We actively participate in ongoing discussions about the impacts of AI on copyright rules and contribute to defining best practices for the overall knowledge economy, including the press, media, and publishing industries.
Objectives and Scope
This policy aims to define the necessary rules and procedures to ensure a secure, ethical, and compliant use of AI technologies within our organisation. It aims to:
- Frame the use of AI: provide clear guidelines on the acceptable use of AI technologies, in alignment with the vision and strategic objectives that refer to it.
- Ensure the protection of sensitive data: guarantee that all confidential and proprietary information is protected against any unauthorised access, use, or disclosure.
- Comply with regulation: ensure that all AI-related activities comply with applicable laws, regulations, and standards.
- Promote a culture of Security by Design: encourage awareness and collective responsibility in terms of security and ethics in the use of AI, from design and engineering.
This policy applies to:
- All employees;
- All consultants and service providers;
- All third-party suppliers and partners.
This policy covers all AI technologies used or under consideration, such as:
- Rule engines and expert systems;
- Applied machine learning, including language processing models and algorithms;
- Generative AI, including language models and reasoning models.

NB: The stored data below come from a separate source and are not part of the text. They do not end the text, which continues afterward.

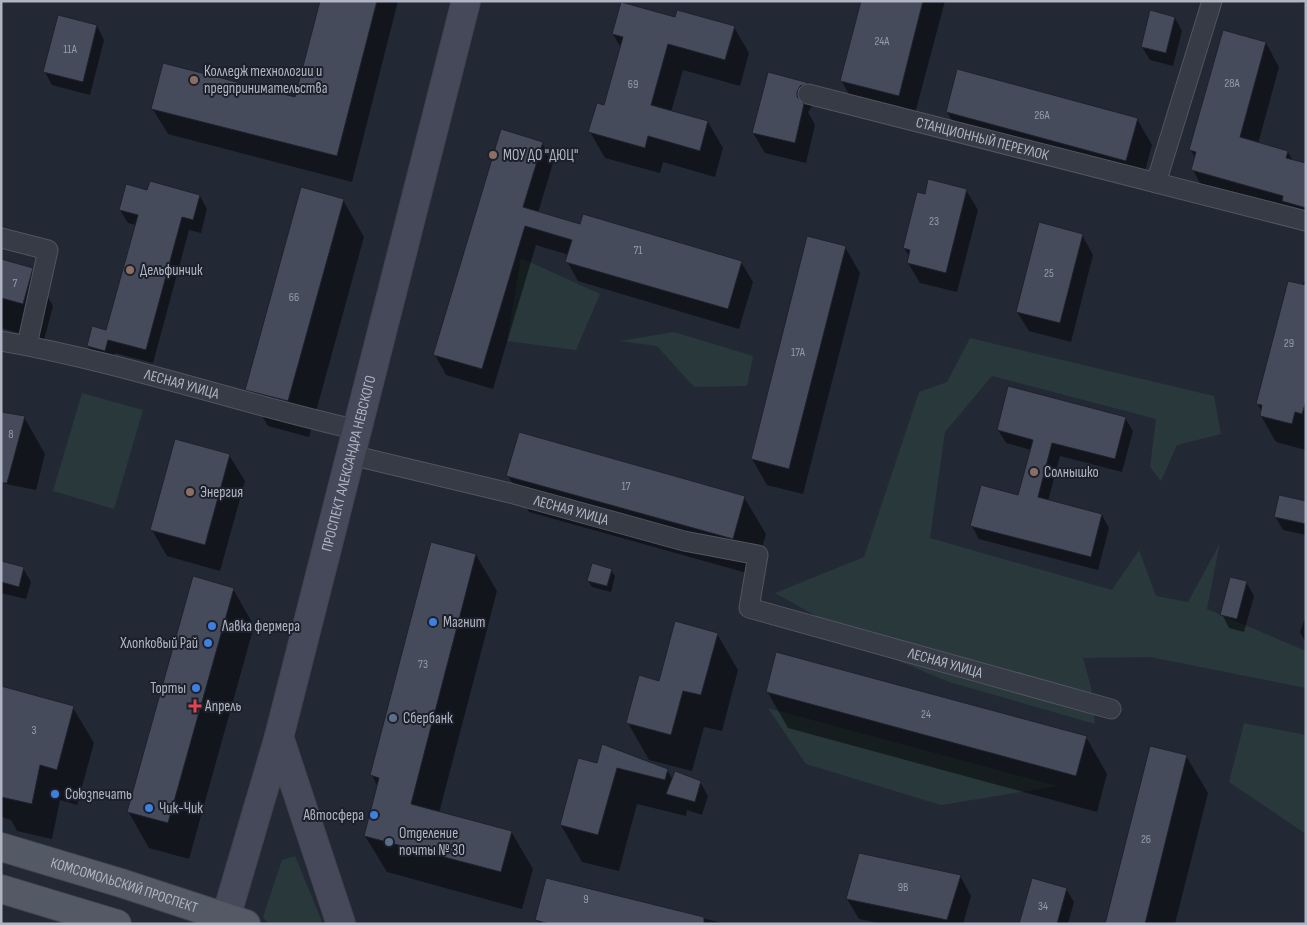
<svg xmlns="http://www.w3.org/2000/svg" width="1307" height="925" font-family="'Sofia Sans Condensed',sans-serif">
<rect width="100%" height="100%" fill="#232835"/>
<!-- green -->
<g fill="#29383b">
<path d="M521,258l79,36 -24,56 -69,-9z"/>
<path d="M674,332l79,24 -6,30 -53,1 -37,-41 -37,-5z"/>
<path d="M970,338l244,58 7,38 -44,11 -16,36 -11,-14 6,-48 -164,-43 -47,56 -15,106 182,52 27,-40 17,46 32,6 32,-59 -13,66 99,42v37l-156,-31 -67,1 8,29 4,37 -146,-42 -58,-24 -116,-65 89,-36 55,-165 28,-10z"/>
<path d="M82,393l61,17 -29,99 -61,-18z"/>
<path d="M768,708l289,78 -116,19 -135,-41z"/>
<path d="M1244,723l62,12v99l-77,-52z"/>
<path d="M295,856l28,68h-54l-6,-7 19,-57z"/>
</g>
<!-- shadow -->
<g fill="#0007">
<path d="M321,1h77l-46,181 -184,-48 -16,-26 144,-9z"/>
<path d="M862,1h83l-32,120 -57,-14 -15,-27z"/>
<path d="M1293,1h13v3z"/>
<path d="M1175,18l7,13 -9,35 -23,-6 -8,-13z"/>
<path d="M676,19l58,8 15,26 -9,33 -57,-16 -12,42 37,10 15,26 -8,29 -52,-15 -3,11 -55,-15 -15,-26 15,-26 16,-58 -8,-14z"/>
<path d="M97,26l7,14 -14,55 -38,-10 -7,-13z"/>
<path d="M1266,43l13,24 -21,77 30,8 5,9 13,3v63l-100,-33 -13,-24 3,-11 -5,-9z"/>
<path d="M769,73l39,11 11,19 -7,3 -4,6 7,13 -9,38 -41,-10 -12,-20z"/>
<path d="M947,112l190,7 15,26 -11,41 -179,-48z"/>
<path d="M542,143l11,20 -15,50 43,13 160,36 12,20 -14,47 -161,-48 -11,-20 2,-6 -33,-10 -43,144 -47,-14 -11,-20z"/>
<path d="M966,190l12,20 -21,82 -37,-9 -12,-20 2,-6 -6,-9 22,-53z"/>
<path d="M148,192l52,4 7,13 -6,24 -12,-3 -36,133 -38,-10 -2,11 -17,-5 -8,-13 19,-15 29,-106 -8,-2 -8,-13z"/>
<path d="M343,200l21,37 -55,200 -41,-11 -22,-37z"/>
<path d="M1082,235l11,20 -22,87 -42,-11 -12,-19z"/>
<path d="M845,247l15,26 -57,221 -36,-9 -15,-26z"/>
<path d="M1,260l31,9 21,37 -9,34 -43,-12z"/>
<path d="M1304,281h2v169l-30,-8 -15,-26 1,-4 -5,-9z"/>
<path d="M1,413l23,4 21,37 -9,36 -35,-7z"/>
<path d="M1125,418l8,13 -11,41 -62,-16 -12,45 54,14 7,13 -11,42 -119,-31 -7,-13 47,-29 12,-47 -25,-7 -8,-13z"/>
<path d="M229,455l16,26 -25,90 -53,-15 -15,-26z"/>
<path d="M508,476l236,21 22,37 -12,41 -225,-63z"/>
<path d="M1306,503v32l-23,-5 -8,-14z"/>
<path d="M476,555l21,36 -58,222 73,20 21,36 -11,40 -135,-37 -22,-36 13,-49 -6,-12z"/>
<path d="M1,562l22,6 8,14 -5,17 -25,-6z"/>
<path d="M611,570l4,6 -4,16 -19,-5 -4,-6z"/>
<path d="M1246,582l8,14 -10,36 -15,-4 -7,-14z"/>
<path d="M233,589l21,37 -65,233 -40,-11 -21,-37z"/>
<path d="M1306,615v28l-6,-11z"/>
<path d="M717,634l21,36 -16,61 -18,-4 -12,44 -43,-11 -21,-37 32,-41z"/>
<path d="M1,688l72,20 21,35 -17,62 -17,-5 -8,39 -35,-8 -6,-11 -10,-3z"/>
<path d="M767,691l319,46 21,37 -10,38 -309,-84z"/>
<path d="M1186,756l22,37 -33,131h-69z"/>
<path d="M598,764l69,6 6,10 27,2 8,14 -6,19 -15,-5 -1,6 -49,-12 -18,67 -37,-9 -21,-37z"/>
<path d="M960,876l11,20 -8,28h-80l-24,-5 -12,-20z"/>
<path d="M547,879l179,45h-187l-2,-4z"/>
<path d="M1066,889l8,13 -6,22h-48z"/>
</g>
<!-- building -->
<g fill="#454b5a" stroke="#1e222d">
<path d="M320,1h57l-40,155 -186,-47 12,-46 132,34z"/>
<path d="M861,1h62l-24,95 -59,-15z"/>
<path d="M621,2l54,15 2,-7 58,16 -10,34 -57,-16 -17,61 57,16 -8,30 -52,-15 -3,12 -57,-16 9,-29 7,2 19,-68 -11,-3z"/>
<path d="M1150,10l25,7 -9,36 -25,-6z"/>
<path d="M58,15l39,10 -14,57 -40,-10z"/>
<path d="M1223,30l43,12 -26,95 48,14 -2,7 20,5v45l-24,-7 1,-5 -92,-26 5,-18 -7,-2z"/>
<path d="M957,69l181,49 -12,43 -180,-49z"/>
<path d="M768,72l41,11 -9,3 -3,6v5l7,7 -9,39 -43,-10z"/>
<path d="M501,129l42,13 -20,65 57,17 3,-10 159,47 -14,48 -163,-47 7,-22 -47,-14 -43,143 -49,-14z"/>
<path d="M928,179l39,10 -21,84 -39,-10 3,-13 -7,-2 14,-56 8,2z"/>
<path d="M150,181l50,14 -7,25 -11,-3 -36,133 -38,-10 -3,11 -18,-5 5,-20 14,4 32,-115 -19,-5 7,-26 21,6z"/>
<path d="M301,187l43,12 -56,202 -43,-11z"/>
<path d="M1039,222l44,12 -23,89 -44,-11z"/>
<path d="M807,236l39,10 -57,223 -38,-10z"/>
<path d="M1,259l32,9 -10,36 -22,-6z"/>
<path d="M1288,281l18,4v116l-4,13 -7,-2 -3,12 -32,-8 2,-11 -6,-1z"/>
<path d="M1008,386l118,31 -11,42 -63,-16 -14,54 64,17 -11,43 -121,-31 11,-41 37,10 15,-55 -36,-10z"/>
<path d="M1,412l24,4 -18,67h-6z"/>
<path d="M519,432l226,64 -12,43 -227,-63z"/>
<path d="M175,439l55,15 -25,91 -55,-15z"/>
<path d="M1279,495l27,6v23l-32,-7z"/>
<path d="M431,542l45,12 -65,250 101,27 -11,41 -137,-36 15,-58 -9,-3z"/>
<path d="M1,561l23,6 -5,20 -18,-5z"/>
<path d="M592,563l20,6 -5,17 -20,-5z"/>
<path d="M193,576l41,12 -66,235 -41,-11z"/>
<path d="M1230,577l17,4 -10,38 -17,-4z"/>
<path d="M675,621l43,12 -17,62 -18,-4 -12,44 -45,-12 13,-48 20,6z"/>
<path d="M776,652l311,84 -11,40 -310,-84z"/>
<path d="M1,686l73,20 -17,64 -17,-5 -8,39 -31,-7z"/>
<path d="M602,744l66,25 -3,11 -48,-12 -19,67 -38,-10 18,-67 19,5z"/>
<path d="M1150,746l37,9 -42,169h-40z"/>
<path d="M675,771l26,10 -6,21 -29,-8z"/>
<path d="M859,853l102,22 -14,45 -101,-21z"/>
<path d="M546,878l158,39v7h-155l-14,-4z"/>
<path d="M1032,878l35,10 -10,36h-38z"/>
</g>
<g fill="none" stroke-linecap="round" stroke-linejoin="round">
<!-- street casing -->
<g stroke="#515561" stroke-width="21">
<g id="street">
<path id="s1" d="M808,94l498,127"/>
<path d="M1156,183l56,-182"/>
<path d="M1,238l47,12 -21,95"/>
<path id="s2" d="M1,341c121,21 237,62 357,89l-7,25 159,38 174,48 74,14 -9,53 362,101"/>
</g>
</g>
<!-- secondary casing -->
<g stroke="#404450" stroke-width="30">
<g id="secondary">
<path d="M279,737l62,187"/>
<path id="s3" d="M226,917l53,-180 187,-736"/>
</g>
</g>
<!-- primary casing -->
<g stroke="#404450" stroke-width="30">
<g id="primary">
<path id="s4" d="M1,847l120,36 125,41"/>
<path d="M1,889l116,35"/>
</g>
</g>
<!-- street -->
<use href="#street" stroke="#363b46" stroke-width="19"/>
<!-- secondary -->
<use href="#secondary" stroke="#454959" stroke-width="28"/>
<!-- primary -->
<use href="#primary" stroke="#545966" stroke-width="28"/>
</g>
<!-- markers -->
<g fill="#8d6e63" stroke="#1c202b" stroke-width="2">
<circle cx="194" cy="80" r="5"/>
<circle cx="493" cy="155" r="5"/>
<circle cx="130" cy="270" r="5"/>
<circle cx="1034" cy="472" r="5"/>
<circle cx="190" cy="492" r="5"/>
</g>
<g fill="#3f7fe0" stroke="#1c202b" stroke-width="2">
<circle cx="433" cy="622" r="5"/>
<circle cx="212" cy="626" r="5"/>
<circle cx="208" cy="643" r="5"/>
<circle cx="196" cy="688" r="5"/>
<circle cx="55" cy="794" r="5"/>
<circle cx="149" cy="808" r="5"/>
<circle cx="374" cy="815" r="5"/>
</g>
<path fill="#e0444e" stroke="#1c202b" stroke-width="2" d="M192.5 698.5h5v5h5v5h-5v5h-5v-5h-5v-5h5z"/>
<g fill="#5c6f8a" stroke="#1c202b" stroke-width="2">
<circle cx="393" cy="718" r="5"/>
<circle cx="389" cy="842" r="5"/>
</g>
<g text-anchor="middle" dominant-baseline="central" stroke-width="4" stroke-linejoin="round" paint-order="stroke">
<!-- number labels -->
<g font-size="12" fill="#969aa9">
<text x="882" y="41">24А</text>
<text x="70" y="49">11А</text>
<text x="1232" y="83">28А</text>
<text x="633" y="84">69</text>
<text x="1042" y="115">26А</text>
<text x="934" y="221">23</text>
<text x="638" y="250">71</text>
<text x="1049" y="273">25</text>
<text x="15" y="283">7</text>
<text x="294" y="297">66</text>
<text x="1289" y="343">29</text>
<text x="798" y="352">17А</text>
<text x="11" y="434">8</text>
<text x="626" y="486">17</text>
<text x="423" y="664">73</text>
<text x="926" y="714">24</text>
<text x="34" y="730">3</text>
<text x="1146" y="839">26</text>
<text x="903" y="887">9В</text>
<text x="586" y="899">9</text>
<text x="1043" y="906">34</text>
</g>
<!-- poi labels -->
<g font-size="15" fill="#b1b5c3" stroke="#1c202b" text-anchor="start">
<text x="204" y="71">Колледж технологии и<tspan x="204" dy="17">предпринимательства</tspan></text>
<text x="503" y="155">МОУ ДО "ДЮЦ"</text>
<text x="140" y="270">Дельфинчик</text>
<text x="1044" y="472">Солнышко</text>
<text x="200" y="492">Энергия</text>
<text x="443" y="622">Магнит</text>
<text x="222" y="626">Лавка фермера</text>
<text x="198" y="643" text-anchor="end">Хлопковый Рай</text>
<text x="186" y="688" text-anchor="end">Торты</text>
<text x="205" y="706">Апрель</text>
<text x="403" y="718">Сбербанк</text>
<text x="65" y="794">Союзпечать</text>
<text x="159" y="808">Чик-Чик</text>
<text x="364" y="815" text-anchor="end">Автосфера</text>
<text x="399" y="833">Отделение<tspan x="399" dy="17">почты № 30</tspan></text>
</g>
<!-- street labels -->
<g font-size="15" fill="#b1b5c3" stroke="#1c202b">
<text stroke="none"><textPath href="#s1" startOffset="180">СТАНЦИОННЫЙ ПЕРЕУЛОК</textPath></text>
<text stroke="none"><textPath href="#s2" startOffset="186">ЛЕСНАЯ УЛИЦА</textPath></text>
<text stroke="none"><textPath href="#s3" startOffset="470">ПРОСПЕКТ АЛЕКСАНДРА НЕВСКОГО</textPath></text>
<text stroke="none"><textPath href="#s2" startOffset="621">ЛЕСНАЯ УЛИЦА</textPath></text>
<text stroke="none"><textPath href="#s2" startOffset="1071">ЛЕСНАЯ УЛИЦА</textPath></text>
<text stroke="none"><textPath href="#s4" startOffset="129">КОМСОМОЛЬСКИЙ ПРОСПЕКТ</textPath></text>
</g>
</g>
<!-- border -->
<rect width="1307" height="925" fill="none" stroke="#b1b5c3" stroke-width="5"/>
</svg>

The compelling need for AI education within Lefebvre Group
- Our training policy within the Group now includes ethics and responsibility in the field of artificial intelligence.
- Our employees are trained on the ethical implications of using AI. Depending on their job and role in the company, teams are expected to understand and master the risks and implications of using AI, as well as the issues related to other regulations (GDPR, intellectual Property, Cybersecurity).

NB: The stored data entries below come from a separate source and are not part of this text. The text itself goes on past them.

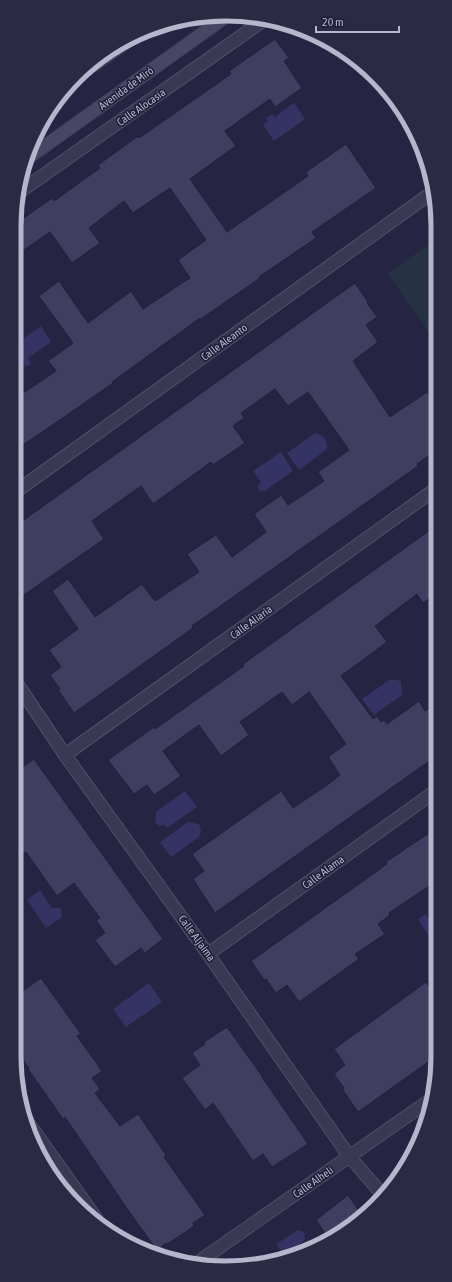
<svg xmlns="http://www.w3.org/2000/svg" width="452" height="1282" viewBox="0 0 452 1282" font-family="'Asap Condensed',sans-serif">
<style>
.green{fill:#263243}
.water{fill:#353264}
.building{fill:#3f3e60;stroke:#211f39}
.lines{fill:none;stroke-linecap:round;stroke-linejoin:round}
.street-casing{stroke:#525069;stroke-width:14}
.secondary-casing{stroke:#413f58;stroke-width:14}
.street{stroke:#3a3852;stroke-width:12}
.secondary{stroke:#494665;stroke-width:12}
.labels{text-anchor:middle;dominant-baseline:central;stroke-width:3;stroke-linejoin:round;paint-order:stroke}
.street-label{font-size:11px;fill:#b7b5cc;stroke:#1f1d37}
.rim{fill:none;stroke:#b7b5cc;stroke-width:5}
</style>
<rect width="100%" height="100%" fill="#252442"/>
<!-- green -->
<path class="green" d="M436,239V343L388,274Z"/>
<!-- water -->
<g class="water">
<path d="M294,103L305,119L274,141L263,125L268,121L266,118L272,114L275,117Z"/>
<path d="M41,326L51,342L28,358L31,364L26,367L14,351V345Z"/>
<path d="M315,433C325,436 327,439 327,449L299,470L287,453Z"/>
<path d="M281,452L293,471L265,491H260L257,487L261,482L253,471Z"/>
<path d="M391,679L401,681L402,695L374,715L362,699Z"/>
<path d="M185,791L197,807L167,828L165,825L159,826L155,822L156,812Z"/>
<path d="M188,822L199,824L201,830L199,837L171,857L160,842Z"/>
<path d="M40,890L52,908H61L62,917L46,928L27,900Z"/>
<path d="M426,914L430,920L438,915V937L432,941L418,919Z"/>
<path d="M149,983L162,1002L126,1027L113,1009Z"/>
<path d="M298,1230L304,1232L305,1239L296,1248L299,1252L287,1258L276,1244Z"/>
</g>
<!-- building -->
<g class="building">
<path d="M275,39L289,58L284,61L302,88L275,107L270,99L225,131L236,146L190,179L227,232L308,176L306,172L346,144L376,188L312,232L316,238L259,277L260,278L201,319L200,318L112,382L113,383L67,415L14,451V399L56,371L48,361L73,343L39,296L59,281L88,323L131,291L143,309L190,278L178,260L206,240L170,188L133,213L124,201L89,228L100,243L72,263L50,232L14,257V225L52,198L54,201L100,168L98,165L138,136L139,138L231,74L229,71Z"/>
<path d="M355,283L368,302L367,303L377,317L366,325L378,342L353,361L390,417L427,392L437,407V450L417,464L418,466L192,626L193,628L74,713L58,690L60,689L50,675L61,667L49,650L78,629L52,591L68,579L95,617L142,584L155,601L199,572L187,554L216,535L232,557L266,532L254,514L281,495L288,505L324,481L318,472L349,450L308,392L288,406L275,389L241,413L244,418L233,426L245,443L213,465L211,462L153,504L141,486L92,521L104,539L14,602V527Z"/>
<path d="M437,525V593L423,603L417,594L375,626L387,642L341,676L373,719L377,716L381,722L384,720L387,724L419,701L425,711L437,703V756L418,769L215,913L193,879L204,871L192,854L281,791L293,808L330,783L340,775L328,757L346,744L309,692L292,705L282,692L240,722L249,735L221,756L199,725L163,751L181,776L154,795L147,785L134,794L108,760L154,727L155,729L244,666L243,664Z"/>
<path d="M34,759L163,939L145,953L141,948L115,967L95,940L105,933L96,920L100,918L74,883L57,896L26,852L14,860V773Z"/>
<path d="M438,827V880L389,913L390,915L378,924L385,934L355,954L359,959L299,1002L287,985L276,993L266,979L264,980L251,961L387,864L386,862Z"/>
<path d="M41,978L81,1034L77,1036L102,1071L92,1078L100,1089L95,1093L120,1126L138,1114L166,1155L164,1157L205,1215L193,1223L194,1226L166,1245V1243L157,1250L128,1210L65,1117L63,1119L28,1069L29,1068L14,1047V997Z"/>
<path d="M426,982L438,998V1055L358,1112L342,1089L344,1088L334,1074L345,1065L334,1049Z"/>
<path d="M227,1027L262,1076V1077L308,1144L272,1167L263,1154L253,1161L213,1103L205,1110L182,1078L200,1065L192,1053L205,1044L204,1042Z"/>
<path d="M348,1195L362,1215L344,1232L329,1239L316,1220Z"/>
</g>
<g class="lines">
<defs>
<g id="street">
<path d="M18,193L264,20"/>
<path d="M14,493L434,191"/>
<path d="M14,679L65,755L208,954L349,1156L382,1194"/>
<path d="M65,755L437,488"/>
<path d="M208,954L437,790"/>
<path d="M27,1121L96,1218"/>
<path d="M194,1265L433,1098"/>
</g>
<g id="secondary">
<path d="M94,65L131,39"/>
<path d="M28,158L224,18"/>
</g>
</defs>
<!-- street casing -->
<use href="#street" class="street-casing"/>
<!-- secondary casing -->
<use href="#secondary" class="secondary-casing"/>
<!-- street -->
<use href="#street" class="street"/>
<!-- secondary -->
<use href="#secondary" class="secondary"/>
</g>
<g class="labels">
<!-- street labels -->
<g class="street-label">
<text transform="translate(126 88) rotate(-36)">Avenida de Miró</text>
<text transform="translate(141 107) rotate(-35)">Calle Alocasia</text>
<text transform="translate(224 342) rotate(-36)">Calle Aleanto</text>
<text transform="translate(251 622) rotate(-36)">Calle Aliaría</text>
<text transform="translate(323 872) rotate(-36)">Calle Alama</text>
<text transform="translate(197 938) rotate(54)">Calle Aljaima</text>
<text transform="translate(313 1182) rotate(-35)">Calle Alheli</text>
</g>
</g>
<!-- crop -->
<path d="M0 0H452V1282H0ZM226 21H226A205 205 0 0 1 431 226V1056A205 205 0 0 1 226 1261H226A205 205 0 0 1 21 1056V226A205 205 0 0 1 226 21Z" fill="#2b2943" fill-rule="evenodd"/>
<path class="rim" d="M226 21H226A205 205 0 0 1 431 226V1056A205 205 0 0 1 226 1261H226A205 205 0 0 1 21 1056V226A205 205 0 0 1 226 21Z"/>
<!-- scale -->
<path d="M316 26v6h83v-6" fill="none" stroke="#b7b5cc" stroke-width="2"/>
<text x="322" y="26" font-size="12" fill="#b7b5cc" stroke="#1f1d37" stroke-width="3" paint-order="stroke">20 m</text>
</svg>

- Awareness and continuous training programs on best practices in AI are deployed for our employees, who are more and more called upon to use and interact with AI systems, for example, to support them in carrying out their missions.
This evolution, which primarily aims to improve operational efficiency, will reshape our work processes eventually. We are committed to monitoring and steering carefully these changes to ensure that future work environments promote the professional development of employees and support, in particular, their creativity and expertise.